> [Data for processing]
== Segment start ==
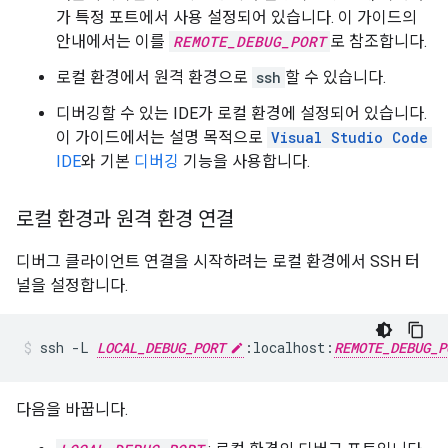
가 특정 포트에서 사용 설정되어 있습니다. 이 가이드의
안내에서는 이를
REMOTE_DEBUG_PORT
로 참조합니다.
로컬 환경에서 원격 환경으로
ssh
할 수 있습니다.
디버깅할 수 있는 IDE가 로컬 환경에 설정되어 있습니다.
이 가이드에서는 설명 목적으로
Visual Studio Code
IDE
와 기본
디버깅
기능을 사용합니다.
로컬 환경과 원격 환경 연결
디버그 클라이언트 연결을 시작하려는 로컬 환경에서 SSH 터
널을 설정합니다.
ssh
-L
LOCAL_DEBUG_PORT
:localhost:
REMOTE_DEBUG_P
다음을 바꿉니다.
== Segment end ==
> [What to do] Read through the lines above and collect those that contain the string "있습니다".

> [Task response]
가 특정 포트에서 사용 설정되어 있습니다. 이 가이드의
할 수 있습니다.
디버깅할 수 있는 IDE가 로컬 환경에 설정되어 있습니다.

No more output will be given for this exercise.